Caroline Garcia achieved the most important success of her career in women’s singles this season. The French tennis player, who turned 29 year-old in October managed to overturn all predictions and make an out of the ordinary climb throughout 2022.
A climb that reached its highest peaks with the Grand Slam semifinal at the US Open, when her best result in a Major so far had been a quarterfinal at the Roland Garros in 2017, but above all the victory of the WTA Finals in Forth Worth, beating in the final Aryna Sabalenka.

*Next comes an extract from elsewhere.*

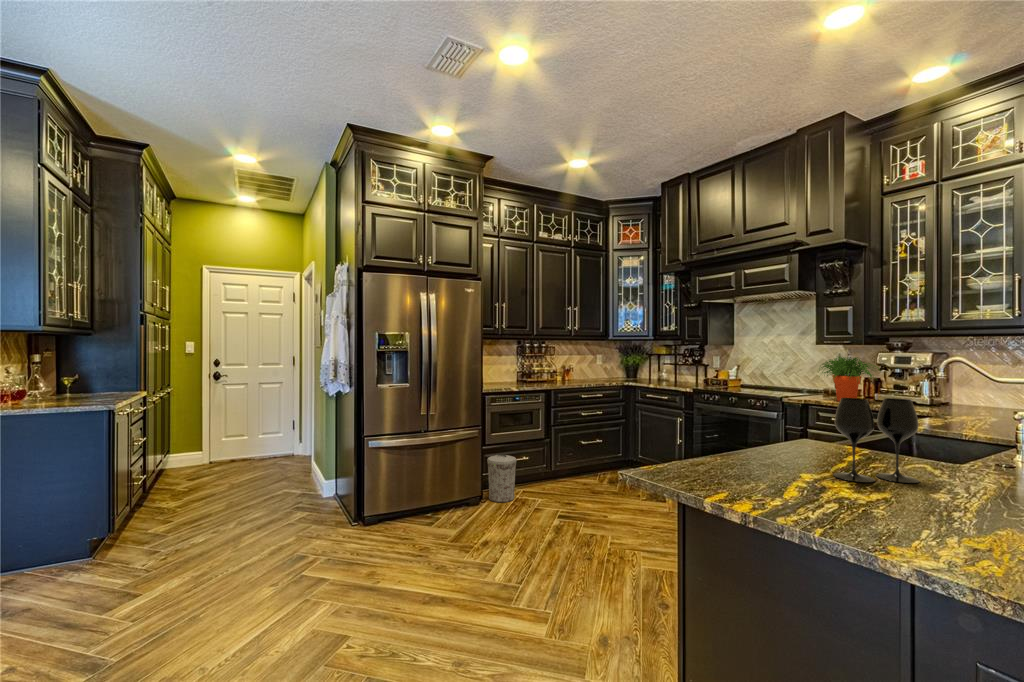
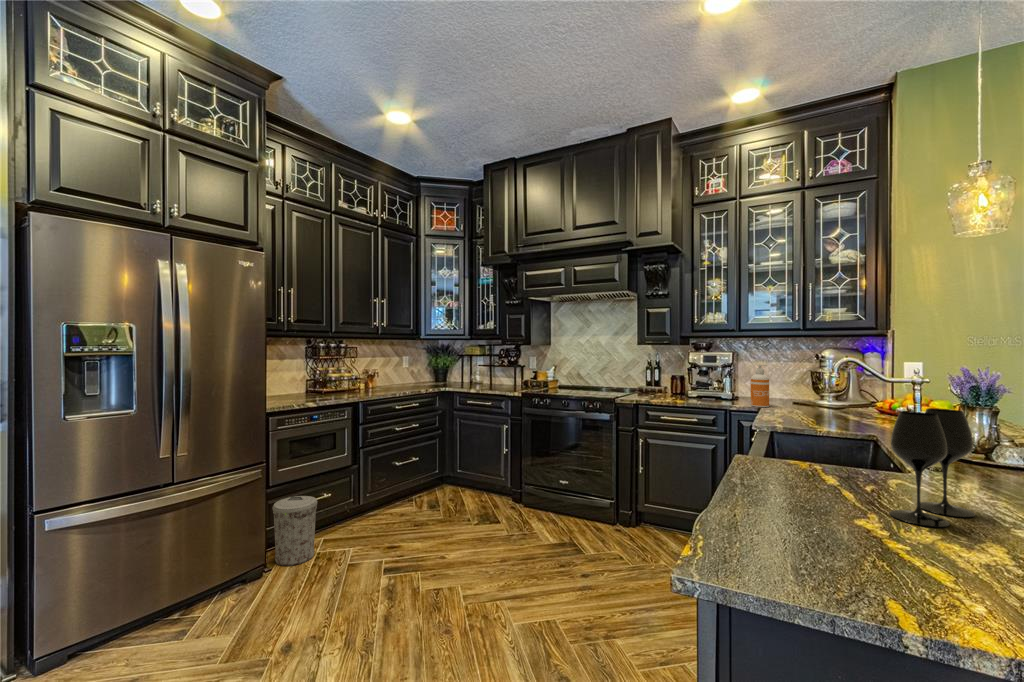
potted plant: present [819,357,879,401] -> none [645,354,699,399]
soap dispenser: none [934,369,959,415] -> present [751,365,769,407]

Precisely with regard to the Masters at the end of the season, Garcia gave it particular value to the point of considering it a tournament, sometimes, much more intense and different than a Grand Slam, like she said.
In episode number 83 of We Love Tennis Mag, the column edited by the French portal WeLoveTennis, the number 4 in the world Caroline Garcia retraced, among other things, the emotions she felt during her journey at the WTA Finals in Forth Worth.
Caroline Garcia: “WTA Finals are more intense than a Grand Slam”
The 29-year-old from Saint-Germain-en-Laye faced five of the best eight tennis players of the calendar year in terms of results, losing only one match against number 1 Iga Swiatek, so not really a naive.
Garcia greatly validated her greatest success of the season and in general of her career, going so far as to argue that the current format makes the WTA Finals more tantalizing and perhaps even more difficult than a Grand Slam, explaining why:
“The Masters is a special tournament, but winning it is a huge achievement, because in an important week you play five games against the eight best players in the world.
A Grand Slam can be won without beating these players or only one can play. Here you have to beat four. Because of this requirement and level, the WTA Finals are more intense and diverse. And there are also players who have gone unnoticed despite winning a Grand Slam title.”